Other symptoms include itching, cardiovascular abnormalities, dyskinesia, neuromuscular and haematological disorders and hearing loss.

Nausea, vomiting, diarrhoea, headache, drowsiness, blurred vision, blindness, convulsions, coma, hypotension, cardiac arrhythmias, cardiac arrest, and impaired respiration are the characteristic features of amodiaquine poisoning. ECG may show inverted or flattened T waves, widening of QRS, ventricular tachycardia and fibrillation. Hypokalemia may be present.

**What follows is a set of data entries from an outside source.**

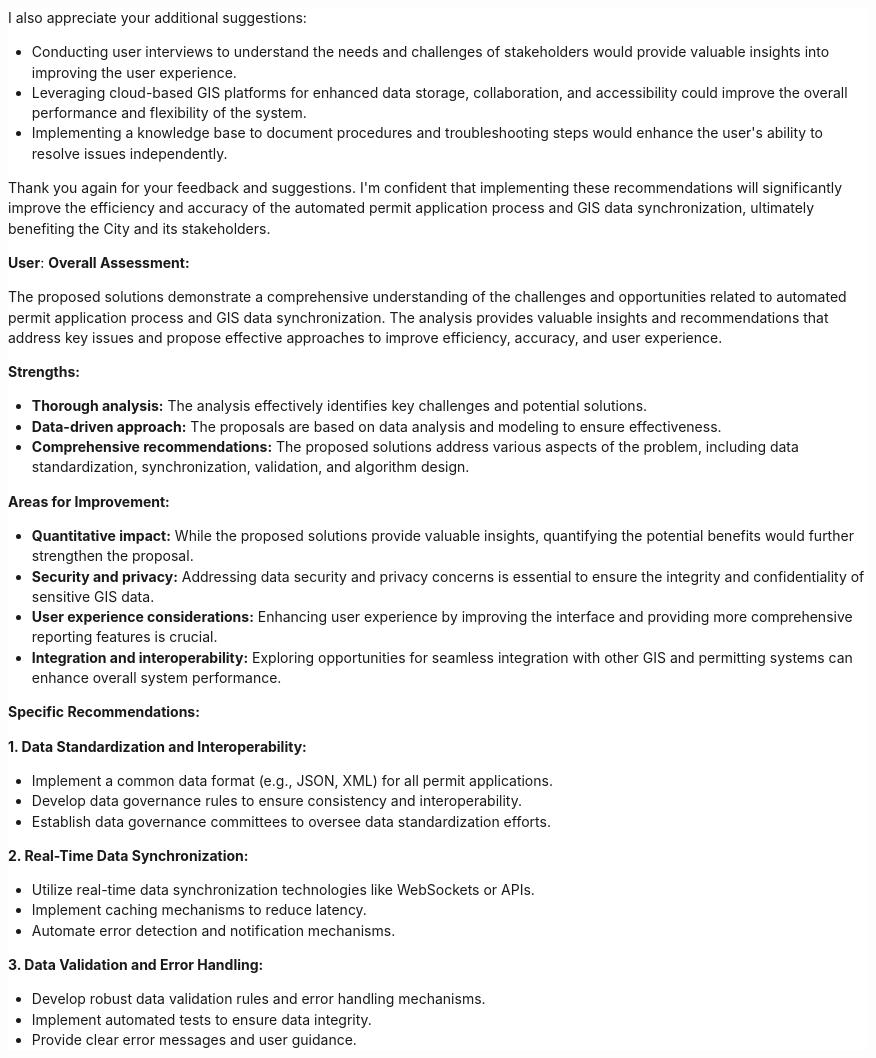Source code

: I also appreciate your additional suggestions:

* Conducting user interviews to understand the needs and challenges of stakeholders would provide valuable insights into improving the user experience.
* Leveraging cloud-based GIS platforms for enhanced data storage, collaboration, and accessibility could improve the overall performance and flexibility of the system.
* Implementing a knowledge base to document procedures and troubleshooting steps would enhance the user's ability to resolve issues independently.

Thank you again for your feedback and suggestions. I'm confident that implementing these recommendations will significantly improve the efficiency and accuracy of the automated permit application process and GIS data synchronization, ultimately benefiting the City and its stakeholders.

**User**: **Overall Assessment:**

The proposed solutions demonstrate a comprehensive understanding of the challenges and opportunities related to automated permit application process and GIS data synchronization. The analysis provides valuable insights and recommendations that address key issues and propose effective approaches to improve efficiency, accuracy, and user experience.

**Strengths:**

* **Thorough analysis:** The analysis effectively identifies key challenges and potential solutions.
* **Data-driven approach:** The proposals are based on data analysis and modeling to ensure effectiveness.
* **Comprehensive recommendations:** The proposed solutions address various aspects of the problem, including data standardization, synchronization, validation, and algorithm design.

**Areas for Improvement:**

* **Quantitative impact:** While the proposed solutions provide valuable insights, quantifying the potential benefits would further strengthen the proposal.
* **Security and privacy:** Addressing data security and privacy concerns is essential to ensure the integrity and confidentiality of sensitive GIS data.
* **User experience considerations:** Enhancing user experience by improving the interface and providing more comprehensive reporting features is crucial.
* **Integration and interoperability:** Exploring opportunities for seamless integration with other GIS and permitting systems can enhance overall system performance.

**Specific Recommendations:**

**1. Data Standardization and Interoperability:**

* Implement a common data format (e.g., JSON, XML) for all permit applications.
* Develop data governance rules to ensure consistency and interoperability.
* Establish data governance committees to oversee data standardization efforts.

**2. Real-Time Data Synchronization:**

* Utilize real-time data synchronization technologies like WebSockets or APIs.
* Implement caching mechanisms to reduce latency.
* Automate error detection and notification mechanisms.

**3. Data Validation and Error Handling:**

* Develop robust data validation rules and error handling mechanisms.
* Implement automated tests to ensure data integrity.
* Provide clear error messages and user guidance.
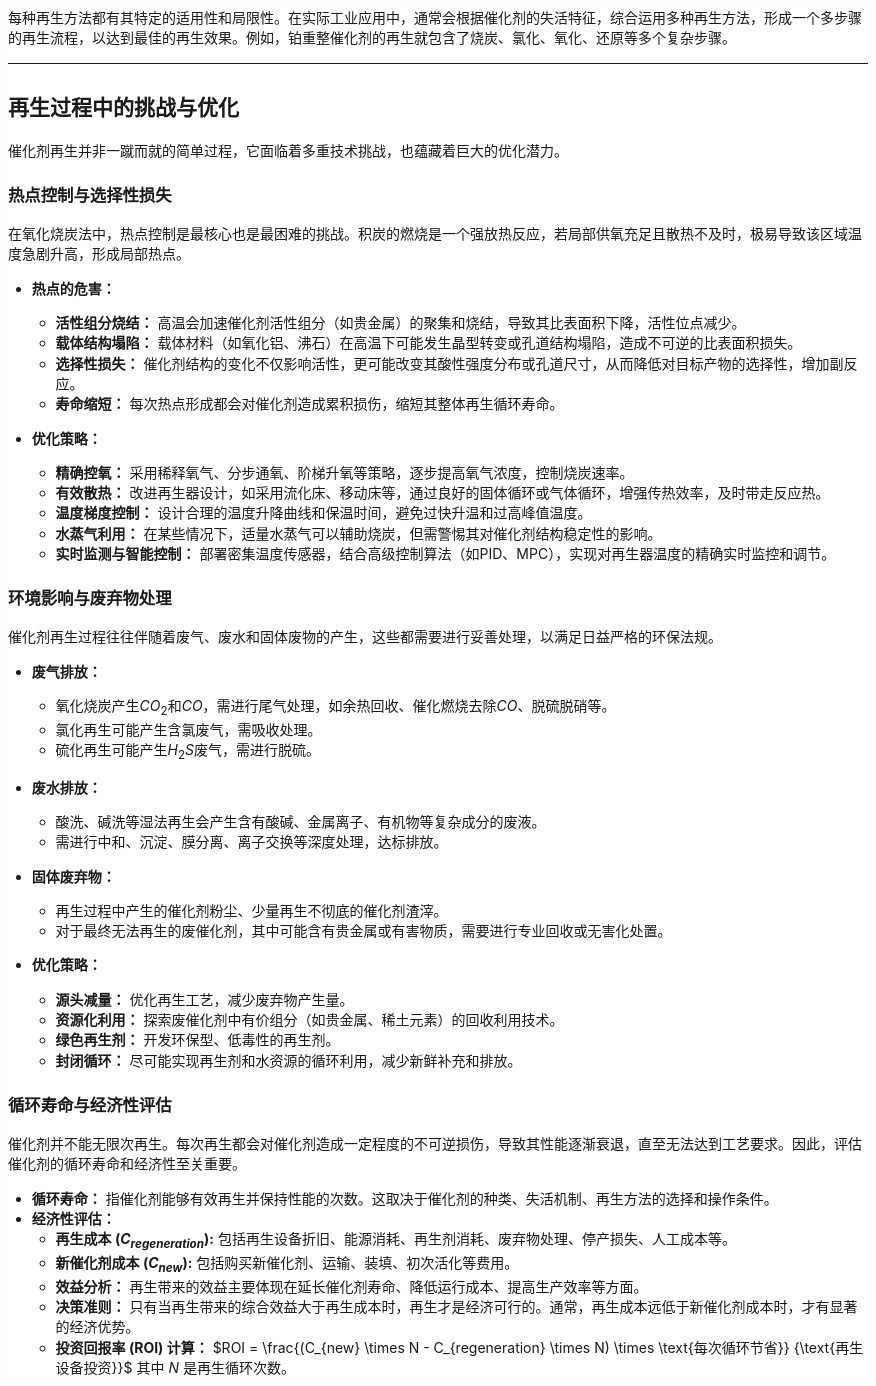 每种再生方法都有其特定的适用性和局限性。在实际工业应用中，通常会根据催化剂的失活特征，综合运用多种再生方法，形成一个多步骤的再生流程，以达到最佳的再生效果。例如，铂重整催化剂的再生就包含了烧炭、氯化、氧化、还原等多个复杂步骤。

---

## 再生过程中的挑战与优化

催化剂再生并非一蹴而就的简单过程，它面临着多重技术挑战，也蕴藏着巨大的优化潜力。

### 热点控制与选择性损失

在氧化烧炭法中，热点控制是最核心也是最困难的挑战。积炭的燃烧是一个强放热反应，若局部供氧充足且散热不及时，极易导致该区域温度急剧升高，形成局部热点。

*   **热点的危害：**
    *   **活性组分烧结：** 高温会加速催化剂活性组分（如贵金属）的聚集和烧结，导致其比表面积下降，活性位点减少。
    *   **载体结构塌陷：** 载体材料（如氧化铝、沸石）在高温下可能发生晶型转变或孔道结构塌陷，造成不可逆的比表面积损失。
    *   **选择性损失：** 催化剂结构的变化不仅影响活性，更可能改变其酸性强度分布或孔道尺寸，从而降低对目标产物的选择性，增加副反应。
    *   **寿命缩短：** 每次热点形成都会对催化剂造成累积损伤，缩短其整体再生循环寿命。

*   **优化策略：**
    *   **精确控氧：** 采用稀释氧气、分步通氧、阶梯升氧等策略，逐步提高氧气浓度，控制烧炭速率。
    *   **有效散热：** 改进再生器设计，如采用流化床、移动床等，通过良好的固体循环或气体循环，增强传热效率，及时带走反应热。
    *   **温度梯度控制：** 设计合理的温度升降曲线和保温时间，避免过快升温和过高峰值温度。
    *   **水蒸气利用：** 在某些情况下，适量水蒸气可以辅助烧炭，但需警惕其对催化剂结构稳定性的影响。
    *   **实时监测与智能控制：** 部署密集温度传感器，结合高级控制算法（如PID、MPC），实现对再生器温度的精确实时监控和调节。

### 环境影响与废弃物处理

催化剂再生过程往往伴随着废气、废水和固体废物的产生，这些都需要进行妥善处理，以满足日益严格的环保法规。

*   **废气排放：**
    *   氧化烧炭产生$CO_2$和$CO$，需进行尾气处理，如余热回收、催化燃烧去除$CO$、脱硫脱硝等。
    *   氯化再生可能产生含氯废气，需吸收处理。
    *   硫化再生可能产生$H_2S$废气，需进行脱硫。
*   **废水排放：**
    *   酸洗、碱洗等湿法再生会产生含有酸碱、金属离子、有机物等复杂成分的废液。
    *   需进行中和、沉淀、膜分离、离子交换等深度处理，达标排放。
*   **固体废弃物：**
    *   再生过程中产生的催化剂粉尘、少量再生不彻底的催化剂渣滓。
    *   对于最终无法再生的废催化剂，其中可能含有贵金属或有害物质，需要进行专业回收或无害化处置。

*   **优化策略：**
    *   **源头减量：** 优化再生工艺，减少废弃物产生量。
    *   **资源化利用：** 探索废催化剂中有价组分（如贵金属、稀土元素）的回收利用技术。
    *   **绿色再生剂：** 开发环保型、低毒性的再生剂。
    *   **封闭循环：** 尽可能实现再生剂和水资源的循环利用，减少新鲜补充和排放。

### 循环寿命与经济性评估

催化剂并不能无限次再生。每次再生都会对催化剂造成一定程度的不可逆损伤，导致其性能逐渐衰退，直至无法达到工艺要求。因此，评估催化剂的循环寿命和经济性至关重要。

*   **循环寿命：** 指催化剂能够有效再生并保持性能的次数。这取决于催化剂的种类、失活机制、再生方法的选择和操作条件。
*   **经济性评估：**
    *   **再生成本 ($C_{regeneration}$):** 包括再生设备折旧、能源消耗、再生剂消耗、废弃物处理、停产损失、人工成本等。
    *   **新催化剂成本 ($C_{new}$):** 包括购买新催化剂、运输、装填、初次活化等费用。
    *   **效益分析：** 再生带来的效益主要体现在延长催化剂寿命、降低运行成本、提高生产效率等方面。
    *   **决策准则：** 只有当再生带来的综合效益大于再生成本时，再生才是经济可行的。通常，再生成本远低于新催化剂成本时，才有显著的经济优势。
    *   **投资回报率 (ROI) 计算：**
        $ROI = \frac{(C_{new} \times N - C_{regeneration} \times N) \times \text{每次循环节省}} {\text{再生设备投资}}$
        其中 $N$ 是再生循环次数。
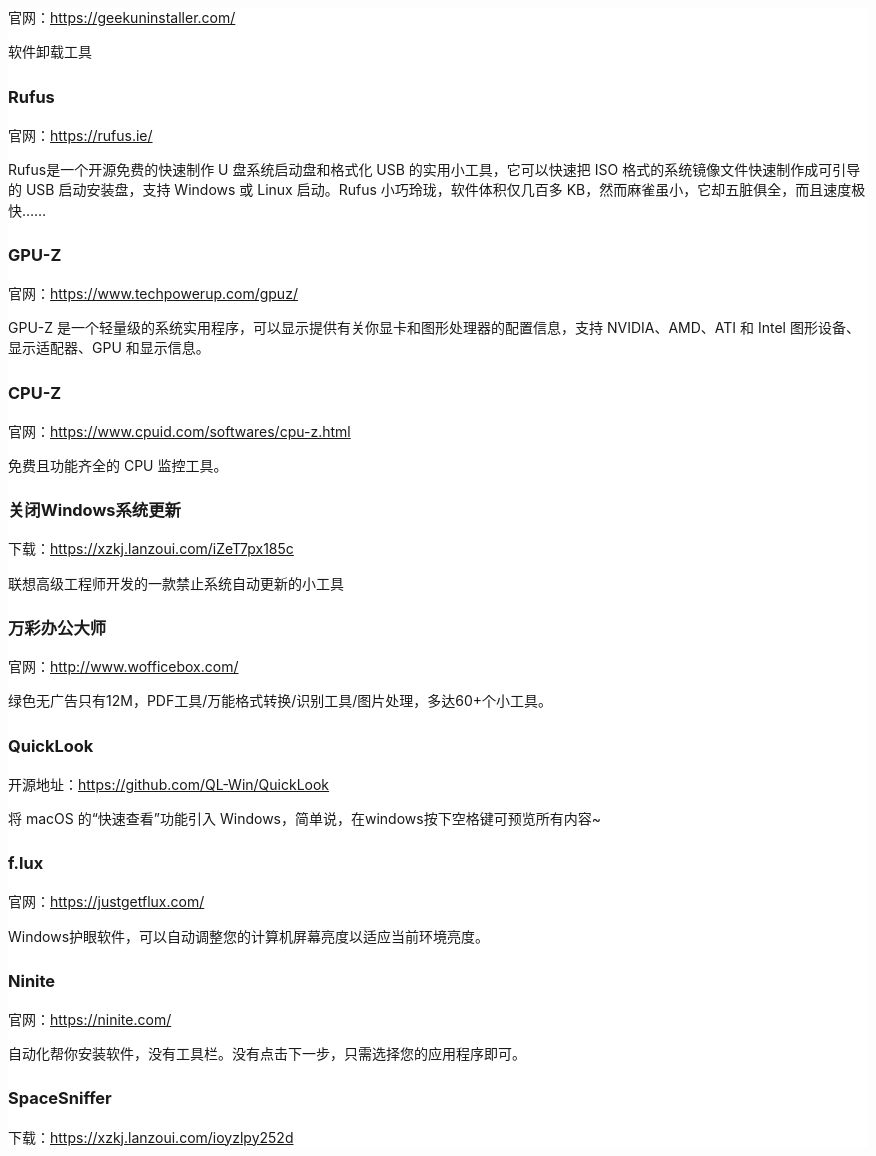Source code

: 官网：<https://geekuninstaller.com/>

软件卸载工具

### Rufus

官网：<https://rufus.ie/>

Rufus是一个开源免费的快速制作 U 盘系统启动盘和格式化 USB 的实用小工具，它可以快速把 ISO 格式的系统镜像文件快速制作成可引导的 USB 启动安装盘，支持 Windows 或 Linux 启动。Rufus 小巧玲珑，软件体积仅几百多 KB，然而麻雀虽小，它却五脏俱全，而且速度极快……

### GPU-Z

官网：<https://www.techpowerup.com/gpuz/>

GPU-Z 是一个轻量级的系统实用程序，可以显示提供有关你显卡和图形处理器的配置信息，支持 NVIDIA、AMD、ATI 和 Intel 图形设备、显示适配器、GPU 和显示信息。

### CPU-Z

官网：<https://www.cpuid.com/softwares/cpu-z.html>

免费且功能齐全的 CPU 监控工具。

### 关闭Windows系统更新

下载：<https://xzkj.lanzoui.com/iZeT7px185c>

联想高级工程师开发的一款禁止系统自动更新的小工具

### 万彩办公大师

官网：<http://www.wofficebox.com/>

绿色无广告只有12M，PDF工具/万能格式转换/识别工具/图片处理，多达60+个小工具。

### QuickLook

开源地址：<https://github.com/QL-Win/QuickLook>

将 macOS 的“快速查看”功能引入 Windows，简单说，在windows按下空格键可预览所有内容~

### f.lux

官网：<https://justgetflux.com/>

Windows护眼软件，可以自动调整您的计算机屏幕亮度以适应当前环境亮度。

### Ninite

官网：<https://ninite.com/>

自动化帮你安装软件，没有工具栏。没有点击下一步，只需选择您的应用程序即可。

### SpaceSniffer

下载：<https://xzkj.lanzoui.com/ioyzlpy252d>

No data available for overdosage of artesunate.

Treatment of overdosage is supportive and must be prompt since acute toxicity can progress rapidly, possibly leading to vascular collapse and respiratory and cardiac arrest.

Early endotracheal intubation and mechanical ventilation may be necessary. Early gastric lavage followed by administration of activated charcoal may provide some benefit in reducing absorption of the drug. These should be preceded by measures to correct cardiac and severe cardiovscular disturbances, if present and by respiratory support. Diazepam IV may control seizures and other manifestations of CNS stimulation. Seizures caused by anoxia should be corrected by oxygen and other respiratory support. Defibrillators and cardiac pacemakers may be required.

Keep in a cool, dry, dark place.

Blisters: 1x6+6 & 1x12+12 tablets
Blisters: 10x1x6+6 & 10x1x12+12 tablets.